### [Entries shown]

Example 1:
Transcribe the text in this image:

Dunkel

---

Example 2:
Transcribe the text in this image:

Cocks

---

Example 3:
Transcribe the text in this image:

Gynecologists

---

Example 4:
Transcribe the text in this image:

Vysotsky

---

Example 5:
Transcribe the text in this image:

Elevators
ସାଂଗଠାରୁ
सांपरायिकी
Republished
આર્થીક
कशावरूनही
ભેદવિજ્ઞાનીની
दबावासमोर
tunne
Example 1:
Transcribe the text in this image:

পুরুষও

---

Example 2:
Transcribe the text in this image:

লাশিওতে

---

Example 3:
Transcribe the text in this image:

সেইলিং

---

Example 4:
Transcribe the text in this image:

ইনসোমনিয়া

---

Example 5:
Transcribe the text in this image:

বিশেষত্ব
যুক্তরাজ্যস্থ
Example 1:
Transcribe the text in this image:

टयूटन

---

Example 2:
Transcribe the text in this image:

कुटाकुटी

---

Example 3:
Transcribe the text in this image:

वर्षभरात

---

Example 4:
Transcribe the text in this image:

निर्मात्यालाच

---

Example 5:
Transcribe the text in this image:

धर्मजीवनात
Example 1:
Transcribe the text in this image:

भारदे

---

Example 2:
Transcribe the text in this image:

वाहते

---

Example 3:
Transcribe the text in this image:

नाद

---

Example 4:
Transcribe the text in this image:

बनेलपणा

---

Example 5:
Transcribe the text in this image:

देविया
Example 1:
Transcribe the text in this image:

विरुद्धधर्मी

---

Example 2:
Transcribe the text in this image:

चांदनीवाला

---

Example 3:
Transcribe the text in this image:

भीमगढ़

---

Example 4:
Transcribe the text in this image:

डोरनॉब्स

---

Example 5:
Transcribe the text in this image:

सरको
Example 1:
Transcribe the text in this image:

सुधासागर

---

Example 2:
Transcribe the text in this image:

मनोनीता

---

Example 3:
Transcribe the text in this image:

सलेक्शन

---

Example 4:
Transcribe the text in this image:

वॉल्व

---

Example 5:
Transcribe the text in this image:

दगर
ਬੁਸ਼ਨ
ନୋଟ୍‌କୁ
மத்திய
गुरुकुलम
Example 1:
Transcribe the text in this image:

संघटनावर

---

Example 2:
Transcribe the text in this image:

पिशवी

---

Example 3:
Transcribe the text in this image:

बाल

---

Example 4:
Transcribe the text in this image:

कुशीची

### [Assigned task]
Write out the full set of records exactly as given.

### [Response area]
Example 1:
Transcribe the text in this image:

Dunkel

---

Example 2:
Transcribe the text in this image:

Cocks

---

Example 3:
Transcribe the text in this image:

Gynecologists

---

Example 4:
Transcribe the text in this image:

Vysotsky

---

Example 5:
Transcribe the text in this image:

Elevators
ସାଂଗଠାରୁ
सांपरायिकी
Republished
આર્થીક
कशावरूनही
ભેદવિજ્ઞાનીની
दबावासमोर
tunne
Example 1:
Transcribe the text in this image:

পুরুষও

---

Example 2:
Transcribe the text in this image:

লাশিওতে

---

Example 3:
Transcribe the text in this image:

সেইলিং

---

Example 4:
Transcribe the text in this image:

ইনসোমনিয়া

---

Example 5:
Transcribe the text in this image:

বিশেষত্ব
যুক্তরাজ্যস্থ
Example 1:
Transcribe the text in this image:

टयूटन

---

Example 2:
Transcribe the text in this image:

कुटाकुटी

---

Example 3:
Transcribe the text in this image:

वर्षभरात

---

Example 4:
Transcribe the text in this image:

निर्मात्यालाच

---

Example 5:
Transcribe the text in this image:

धर्मजीवनात
Example 1:
Transcribe the text in this image:

भारदे

---

Example 2:
Transcribe the text in this image:

वाहते

---

Example 3:
Transcribe the text in this image:

नाद

---

Example 4:
Transcribe the text in this image:

बनेलपणा

---

Example 5:
Transcribe the text in this image:

देविया
Example 1:
Transcribe the text in this image:

विरुद्धधर्मी

---

Example 2:
Transcribe the text in this image:

चांदनीवाला

---

Example 3:
Transcribe the text in this image:

भीमगढ़

---

Example 4:
Transcribe the text in this image:

डोरनॉब्स

---

Example 5:
Transcribe the text in this image:

सरको
Example 1:
Transcribe the text in this image:

सुधासागर

---

Example 2:
Transcribe the text in this image:

मनोनीता

---

Example 3:
Transcribe the text in this image:

सलेक्शन

---

Example 4:
Transcribe the text in this image:

वॉल्व

---

Example 5:
Transcribe the text in this image:

दगर
ਬੁਸ਼ਨ
ନୋଟ୍‌କୁ
மத்திய
गुरुकुलम
Example 1:
Transcribe the text in this image:

संघटनावर

---

Example 2:
Transcribe the text in this image:

पिशवी

---

Example 3:
Transcribe the text in this image:

बाल

---

Example 4:
Transcribe the text in this image:

कुशीची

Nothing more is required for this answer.